Securing funding for college can be stressful, and if you’re not careful, here are some tips for manage stress. The common symptoms of stress include: headaches, tense muscles, loss of sleep, difficulty concentrating, constant worrying and changes in appetite. With that in mind, here are some stress-relief techniques high school and college students can use to stay grounded during the scholarship process:

Cut down on caffeine

Caffeine increases your stress hormones, better known as catecholamines. Your body responds by increasing insulin levels, resulting in more stress. It is not advised to quit caffeine cold turkey because the result can be irritability and sleepiness. Try having a cup of decaf, gradually decreasing your caffeine intake.

Watch your diet

Highly processed foods lack nutrients, resulting in not only increased stress, but greater risk of high cholesterol and blood pressure. Avoid fatty and sugary foods, and try to eat more fruits, vegetables and foods high in fiber. These foods supply your body with hormones and antioxidants, making those sugar cravings a little less pronounced.

Find a creative outlet

A cause of your stress may be you simply feel overwhelmed, and you keep all your emotions inside. Creative activities such as painting, writing or drawing help you release these feelings and clear your mind.

Do something fun

The old saying is true: Laughter is the best medicine. Try doing something that will make you laugh. This will help you realize scholarship applications aren’t as scary as they seem. Try watching your favorite comedy, you might be surprised how effective it can be.

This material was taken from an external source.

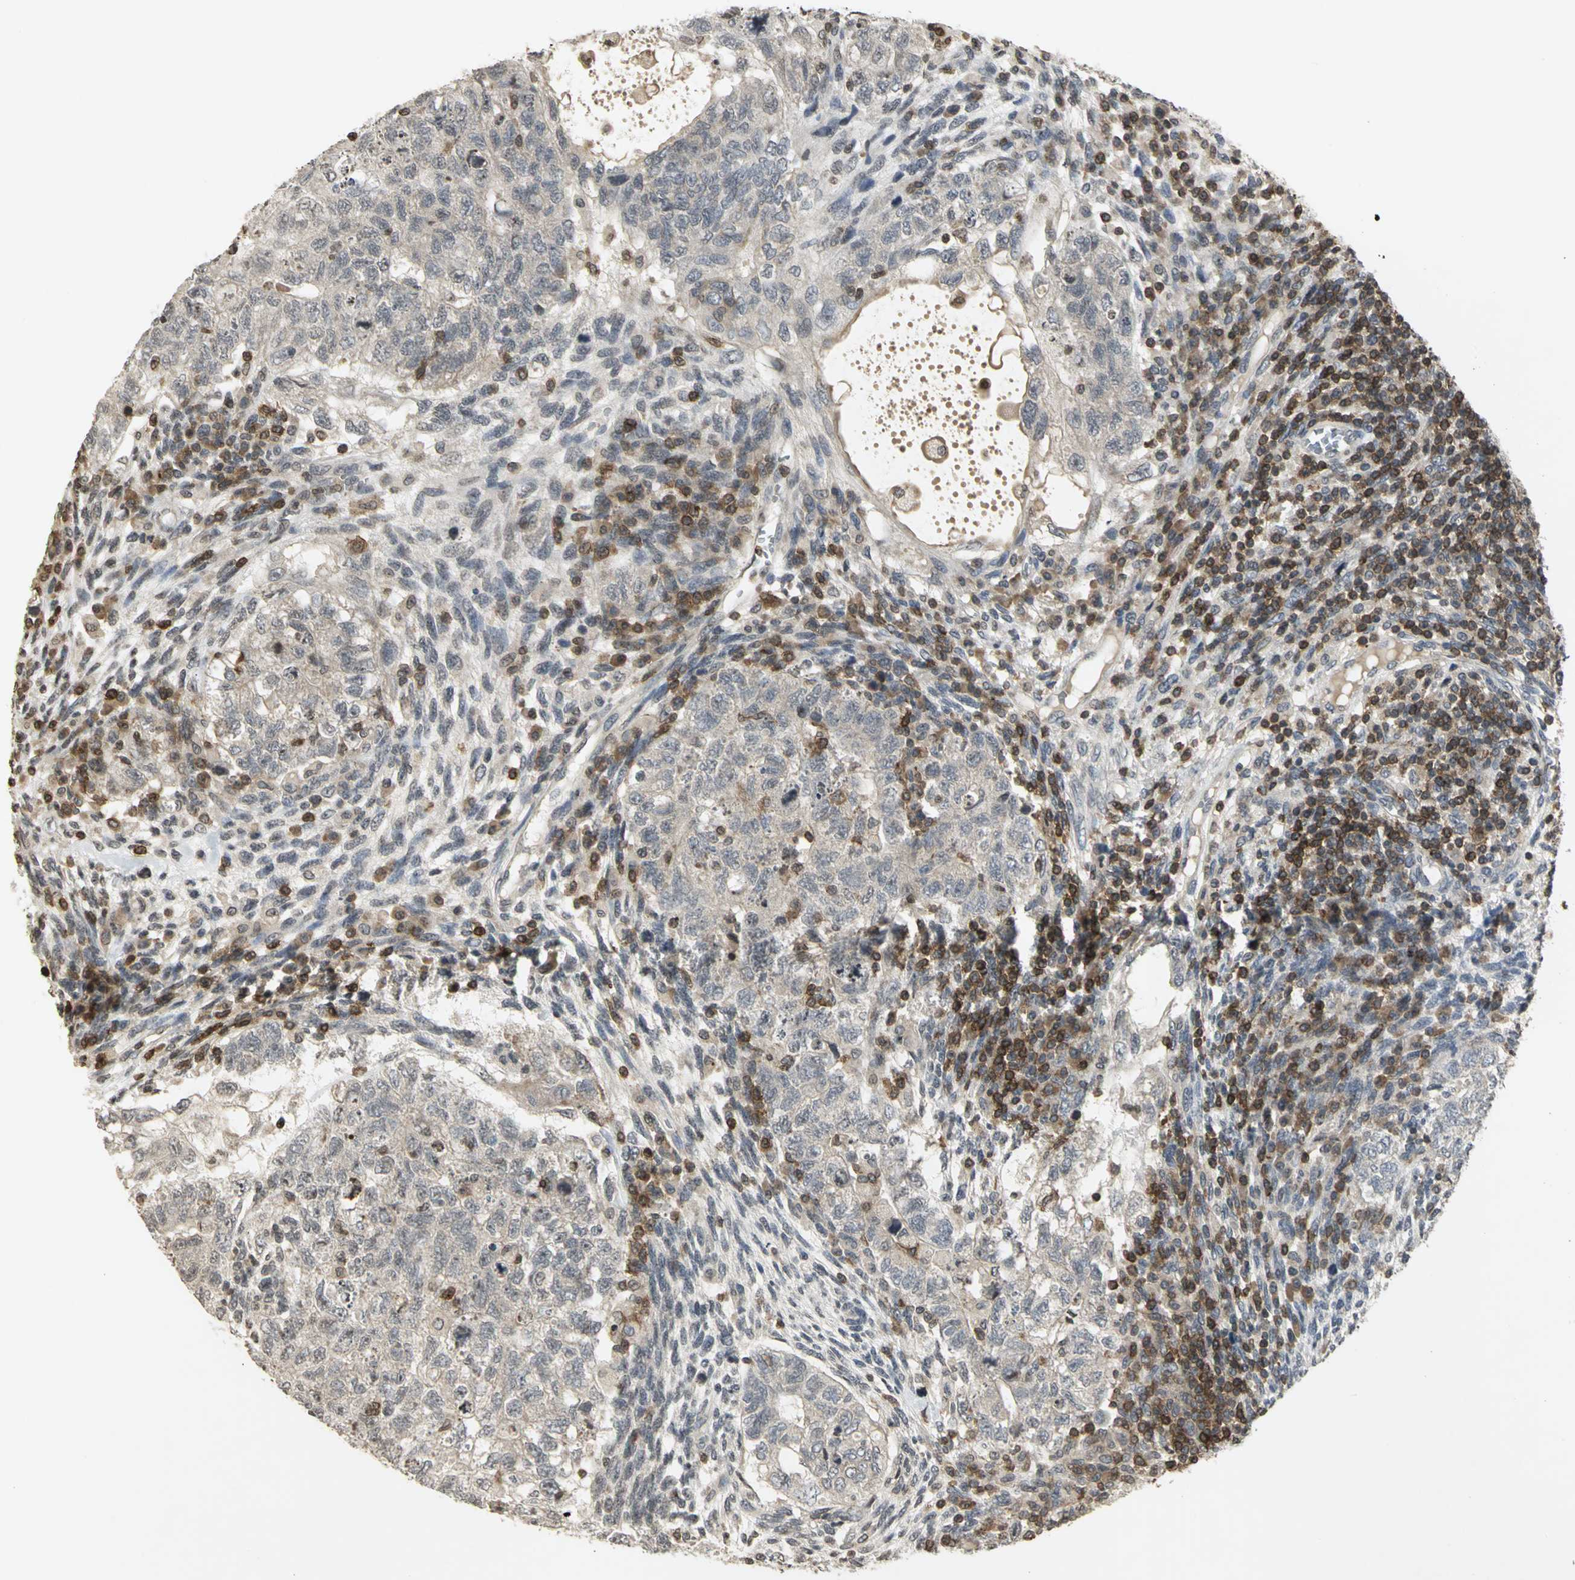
{"staining": {"intensity": "negative", "quantity": "none", "location": "none"}, "tissue": "testis cancer", "cell_type": "Tumor cells", "image_type": "cancer", "snomed": [{"axis": "morphology", "description": "Normal tissue, NOS"}, {"axis": "morphology", "description": "Carcinoma, Embryonal, NOS"}, {"axis": "topography", "description": "Testis"}], "caption": "DAB (3,3'-diaminobenzidine) immunohistochemical staining of human testis cancer exhibits no significant staining in tumor cells. (DAB immunohistochemistry (IHC) visualized using brightfield microscopy, high magnification).", "gene": "IL16", "patient": {"sex": "male", "age": 36}}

Know your limits and take a break

Because most scholarships are academically based, the application process will involve things like essays, interviews or creating a portfolio of previous work to display your talent. Think of applying for a smaller number of scholarships and focusing your efforts instead of applying for as many programs as you can. Create time in your schedule to relax. It is important you have time to unwind and clear your head.


Yoga, swimming, riding a bike and even just taking a walk all help in reducing stress. According to the Mayo Clinic, exercise increases endorphins, which are the compounds in your brain that make you feel good. All the applications and essays can clog your mind with too much information, making it hard to think straight. A short run can help calm these thoughts and get rid of your tension. Stress leads to anxiety and depression, and exercise lowers your stress levels by improving self-confidence and attitude.

Learn what triggers your stress

Identifying triggers is important when it comes to stress management: If you know what directly causes your stress, you will be able to combat it. If a scholarship requires an interview, and the process increases the pressure you’re under, learn to more effectively deal with interview questions and scenarios to decrease stress.

Talk to someone about your stress

Simply admitting you are stressed can take some weight off your shoulders. Look to your peers and see how they are dealing with the stress of scholarships and financial aid. Communicating with someone calms you and makes you feel more understood. Try talking to a parent or doctor about your stress levels and see if there are any other useful stress-relief methods.